Iowa Alumni Magazine | February 2009 | Features

High Porch Picnic

By Shelbi Thomas
Do you think you know pink? Hawkeye fans get an insider's look at the Fry era.

Iowa's pink locker room for visiting teams One of the biggest myths in Hawkeye football history has been busted.

Legend has it that former coach Hayden Fry ordered the visitors' locker room at Kinnick Stadium painted pink to pacify the opposing team. At a UIAA Lifelong Learning event this past fall, former Iowa sports information director George Wine revealed otherwise.

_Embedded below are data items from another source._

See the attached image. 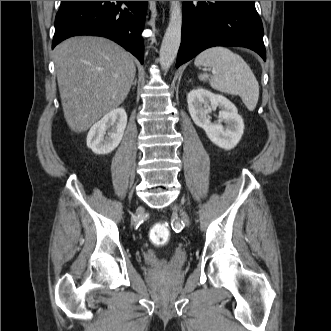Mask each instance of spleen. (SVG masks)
<instances>
[{
  "label": "spleen",
  "instance_id": "spleen-1",
  "mask_svg": "<svg viewBox=\"0 0 331 331\" xmlns=\"http://www.w3.org/2000/svg\"><path fill=\"white\" fill-rule=\"evenodd\" d=\"M196 66L214 68V74H200L201 81L223 93L239 95L249 111L256 108L259 84L243 58L226 47L216 46L201 52L195 59Z\"/></svg>",
  "mask_w": 331,
  "mask_h": 331
}]
</instances>
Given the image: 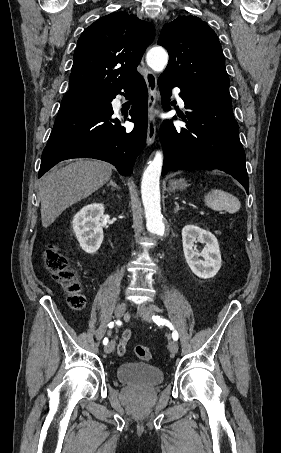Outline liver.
<instances>
[{
  "mask_svg": "<svg viewBox=\"0 0 281 453\" xmlns=\"http://www.w3.org/2000/svg\"><path fill=\"white\" fill-rule=\"evenodd\" d=\"M112 164L77 158L63 168H51L39 182L42 227H49L74 202L87 198L112 176Z\"/></svg>",
  "mask_w": 281,
  "mask_h": 453,
  "instance_id": "6515ba94",
  "label": "liver"
}]
</instances>
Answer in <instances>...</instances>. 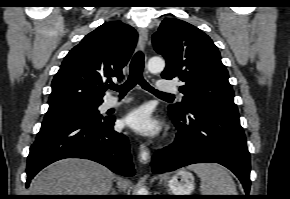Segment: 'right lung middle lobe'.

Fry's close friend told audiences at "Black and Gold Memories: An Evening with George Wine" that the color was actually a fluke: the locker room urgently needed painting, and pink was the only color that facilities management had available at the time. "Hayden Fry had a lot of fun with [the myth] over the years," says Wine. "The more visiting coaches worried about the color, the more it played into his hands psychologically."

The tale of the pink locker room was one of many behind-the-scenes stories that Wine, 56BA, shared about the Fry era with more than 60 people packed into the Presidential Suite in Kinnick Stadium. Wine says that while Hawkeye fans typically remember Fry for turning Iowa football into a national powerhouse, his most impressive legacy is the number of college football head coaches whose careers he helped launch, including Iowa's Kirk Ferentz and Oklahoma's Bobby Stoops, 83BBA.

photo of the book High Porch Picnic

Wine took questions from the crowd at the event and spoke candidly about the four football coaches he worked with in his 28 years at Iowa. At the end of his presentation, Wine signed and sold out of copies of his books, Black & Gold Memories: The Hawkeyes of the 20th Century and Hayden Fry: High Porch Picnic.

More Lifelong Learning events—free to UIAA members—are already planned for 2009. These programs include visiting assistant sociology professor Christine Whelan's "A Modern Couple's Guide to Making It Work" in Iowa City in February; a career development workshop in April in Kansas City with Steve Langerud, assistant dean for career serves in the UI College of Law; and a lecture at Lake Okoboji in July in conjunction with sculptor David Roger;'s "Big Bugs" exhibit.